There are a number of caveats, Kearns says. Notably, the method doesn't guarantee that the innocent (or disease-free) won't be investigated, and it doesn't prevent other kinds of information from being revealed—the only thing that's sure is that most people's lists of social contacts will remain private.

"It's a very interesting model," says Yves-Alexandre de Montjoye, a data privacy researcher at Harvard University (and author of several recent papers suggesting privacy is more illusory than we'd like), noting that it's a smart extension of some other work in the field of differential privacy to the world of social networks. Still, the work remains theoretical and doesn't address the multitude of issues involved with data privacy. "It's not a complete solution," de Montjoye says. "It's a theoretical work, and it's very careful" to acknowledge as much.

Meanwhile, privacy activists may take issue with the paper's underlying perspective.
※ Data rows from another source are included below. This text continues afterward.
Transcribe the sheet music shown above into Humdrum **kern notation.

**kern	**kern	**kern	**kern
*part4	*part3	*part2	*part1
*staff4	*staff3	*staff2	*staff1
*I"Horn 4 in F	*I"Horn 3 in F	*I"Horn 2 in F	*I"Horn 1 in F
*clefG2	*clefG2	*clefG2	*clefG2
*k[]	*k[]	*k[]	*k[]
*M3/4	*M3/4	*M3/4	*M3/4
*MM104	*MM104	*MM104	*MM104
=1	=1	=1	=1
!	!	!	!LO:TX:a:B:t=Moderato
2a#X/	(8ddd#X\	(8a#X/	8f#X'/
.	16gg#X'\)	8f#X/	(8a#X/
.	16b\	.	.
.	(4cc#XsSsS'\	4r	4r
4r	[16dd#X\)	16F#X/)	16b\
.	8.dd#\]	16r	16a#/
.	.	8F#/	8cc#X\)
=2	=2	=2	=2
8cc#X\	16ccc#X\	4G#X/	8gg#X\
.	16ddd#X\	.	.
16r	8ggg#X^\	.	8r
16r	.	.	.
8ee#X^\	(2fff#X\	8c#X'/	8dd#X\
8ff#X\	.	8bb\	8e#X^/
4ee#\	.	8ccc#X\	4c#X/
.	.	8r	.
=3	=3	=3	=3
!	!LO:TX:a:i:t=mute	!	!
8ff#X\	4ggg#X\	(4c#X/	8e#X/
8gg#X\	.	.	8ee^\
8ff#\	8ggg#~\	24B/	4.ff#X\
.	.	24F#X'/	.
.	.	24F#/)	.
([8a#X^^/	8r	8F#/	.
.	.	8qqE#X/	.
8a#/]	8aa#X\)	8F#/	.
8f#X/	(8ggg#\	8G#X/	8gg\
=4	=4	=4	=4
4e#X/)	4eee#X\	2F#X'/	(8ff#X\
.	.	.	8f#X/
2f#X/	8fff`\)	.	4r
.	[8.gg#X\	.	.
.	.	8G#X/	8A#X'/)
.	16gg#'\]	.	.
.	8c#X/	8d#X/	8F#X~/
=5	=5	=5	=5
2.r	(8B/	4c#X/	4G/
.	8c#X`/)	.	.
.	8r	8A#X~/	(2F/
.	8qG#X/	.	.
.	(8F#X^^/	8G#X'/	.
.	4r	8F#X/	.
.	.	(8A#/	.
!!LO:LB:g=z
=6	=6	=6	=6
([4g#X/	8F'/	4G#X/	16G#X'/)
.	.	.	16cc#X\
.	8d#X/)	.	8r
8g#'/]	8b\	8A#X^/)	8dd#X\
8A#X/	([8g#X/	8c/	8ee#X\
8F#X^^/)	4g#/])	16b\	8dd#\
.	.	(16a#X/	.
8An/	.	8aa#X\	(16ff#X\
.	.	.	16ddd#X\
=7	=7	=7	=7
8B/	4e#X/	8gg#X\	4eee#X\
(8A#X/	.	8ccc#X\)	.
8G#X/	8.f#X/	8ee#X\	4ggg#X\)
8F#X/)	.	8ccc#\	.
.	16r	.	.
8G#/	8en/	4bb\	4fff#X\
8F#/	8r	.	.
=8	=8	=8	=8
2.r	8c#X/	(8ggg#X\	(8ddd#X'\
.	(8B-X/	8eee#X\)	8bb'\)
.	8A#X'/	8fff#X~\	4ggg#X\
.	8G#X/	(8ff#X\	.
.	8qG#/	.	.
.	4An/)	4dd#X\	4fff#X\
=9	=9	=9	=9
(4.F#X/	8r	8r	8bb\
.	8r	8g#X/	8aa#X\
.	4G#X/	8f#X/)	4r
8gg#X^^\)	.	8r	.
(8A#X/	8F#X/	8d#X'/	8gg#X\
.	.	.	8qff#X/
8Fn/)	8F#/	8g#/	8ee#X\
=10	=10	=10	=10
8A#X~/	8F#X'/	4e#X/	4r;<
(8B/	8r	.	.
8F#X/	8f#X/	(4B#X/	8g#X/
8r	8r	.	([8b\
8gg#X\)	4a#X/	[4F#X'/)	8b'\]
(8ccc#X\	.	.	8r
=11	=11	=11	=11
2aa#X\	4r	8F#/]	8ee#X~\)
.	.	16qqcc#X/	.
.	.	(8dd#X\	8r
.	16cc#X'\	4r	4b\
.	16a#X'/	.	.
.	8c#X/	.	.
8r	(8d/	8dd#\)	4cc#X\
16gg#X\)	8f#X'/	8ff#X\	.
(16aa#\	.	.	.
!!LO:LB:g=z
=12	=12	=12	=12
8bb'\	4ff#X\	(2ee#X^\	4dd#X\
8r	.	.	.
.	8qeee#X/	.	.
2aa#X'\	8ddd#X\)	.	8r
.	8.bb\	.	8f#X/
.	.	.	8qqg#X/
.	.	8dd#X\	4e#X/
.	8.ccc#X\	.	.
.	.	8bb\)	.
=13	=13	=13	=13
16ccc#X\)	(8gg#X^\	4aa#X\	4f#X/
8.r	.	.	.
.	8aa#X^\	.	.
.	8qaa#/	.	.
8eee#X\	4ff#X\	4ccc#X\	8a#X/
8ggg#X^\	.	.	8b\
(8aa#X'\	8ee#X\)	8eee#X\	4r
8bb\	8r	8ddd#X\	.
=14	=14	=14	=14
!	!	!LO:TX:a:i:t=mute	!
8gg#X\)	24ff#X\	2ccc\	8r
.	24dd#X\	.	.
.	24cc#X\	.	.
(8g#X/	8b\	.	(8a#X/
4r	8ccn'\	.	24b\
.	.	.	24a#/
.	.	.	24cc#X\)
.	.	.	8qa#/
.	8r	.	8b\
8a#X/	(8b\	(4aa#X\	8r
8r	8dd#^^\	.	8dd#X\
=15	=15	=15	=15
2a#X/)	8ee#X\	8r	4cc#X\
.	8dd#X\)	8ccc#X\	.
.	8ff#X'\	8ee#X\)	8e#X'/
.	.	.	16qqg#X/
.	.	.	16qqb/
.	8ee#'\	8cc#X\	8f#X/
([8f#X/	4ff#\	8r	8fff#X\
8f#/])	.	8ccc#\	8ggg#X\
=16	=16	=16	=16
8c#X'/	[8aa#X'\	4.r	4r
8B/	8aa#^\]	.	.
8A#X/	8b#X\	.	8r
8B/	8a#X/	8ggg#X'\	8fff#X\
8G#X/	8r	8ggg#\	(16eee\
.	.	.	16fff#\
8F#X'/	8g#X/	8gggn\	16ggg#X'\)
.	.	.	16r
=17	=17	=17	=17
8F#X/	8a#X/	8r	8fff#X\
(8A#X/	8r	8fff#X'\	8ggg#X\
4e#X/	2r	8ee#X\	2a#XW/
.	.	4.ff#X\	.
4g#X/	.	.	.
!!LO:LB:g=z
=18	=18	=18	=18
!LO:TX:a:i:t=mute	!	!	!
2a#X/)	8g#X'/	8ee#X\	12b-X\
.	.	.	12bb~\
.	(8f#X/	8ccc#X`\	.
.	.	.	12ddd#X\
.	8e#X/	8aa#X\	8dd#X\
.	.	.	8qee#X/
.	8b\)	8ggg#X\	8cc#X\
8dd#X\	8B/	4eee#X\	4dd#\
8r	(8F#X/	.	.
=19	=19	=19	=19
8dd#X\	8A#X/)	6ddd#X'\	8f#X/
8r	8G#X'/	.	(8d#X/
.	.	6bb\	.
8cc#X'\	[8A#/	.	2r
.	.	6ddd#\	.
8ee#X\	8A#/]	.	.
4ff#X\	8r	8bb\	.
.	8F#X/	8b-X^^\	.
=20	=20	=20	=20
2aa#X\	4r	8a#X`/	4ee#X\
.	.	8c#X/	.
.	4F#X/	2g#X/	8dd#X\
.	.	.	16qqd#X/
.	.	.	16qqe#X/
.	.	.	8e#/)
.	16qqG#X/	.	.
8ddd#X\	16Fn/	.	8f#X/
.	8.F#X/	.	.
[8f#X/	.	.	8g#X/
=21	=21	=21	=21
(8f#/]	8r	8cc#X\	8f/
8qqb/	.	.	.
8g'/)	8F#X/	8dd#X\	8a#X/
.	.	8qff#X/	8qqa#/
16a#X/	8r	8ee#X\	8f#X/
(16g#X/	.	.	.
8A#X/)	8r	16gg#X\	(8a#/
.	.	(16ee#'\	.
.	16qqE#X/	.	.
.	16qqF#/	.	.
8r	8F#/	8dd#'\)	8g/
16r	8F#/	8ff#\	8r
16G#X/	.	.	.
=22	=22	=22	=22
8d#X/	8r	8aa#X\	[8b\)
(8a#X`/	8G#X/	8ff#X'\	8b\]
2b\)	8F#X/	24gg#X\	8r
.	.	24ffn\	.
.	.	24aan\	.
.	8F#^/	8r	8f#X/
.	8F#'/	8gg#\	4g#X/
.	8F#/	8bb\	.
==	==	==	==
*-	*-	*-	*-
"Collection of data, as the authors admit, is itself intrusive. They acknowledge that both for the initial network data and for ... investigations," writes Lee Tien, a senior staff attorney for the Electronic Frontier Foundation. "That’s a lot of intrusion." The analysis also avoids the possibility that agencies like the NSA might misuse the data. After all, just because the NSA has a privacy-preserving terrorist search algorithm doesn't mean they'll use it. "At the end of the day, one of the most important issues in privacy is requiring the government to justify its privacy-implicating actions in a publicly accountable way," Tien writes.

Kearns says that he and his team largely tried to avoid such issues. Publicly stating his own opinions on bulk data collection, for example, "would detract" from the paper's goal of advancing scientists' understanding of data privacy, he says.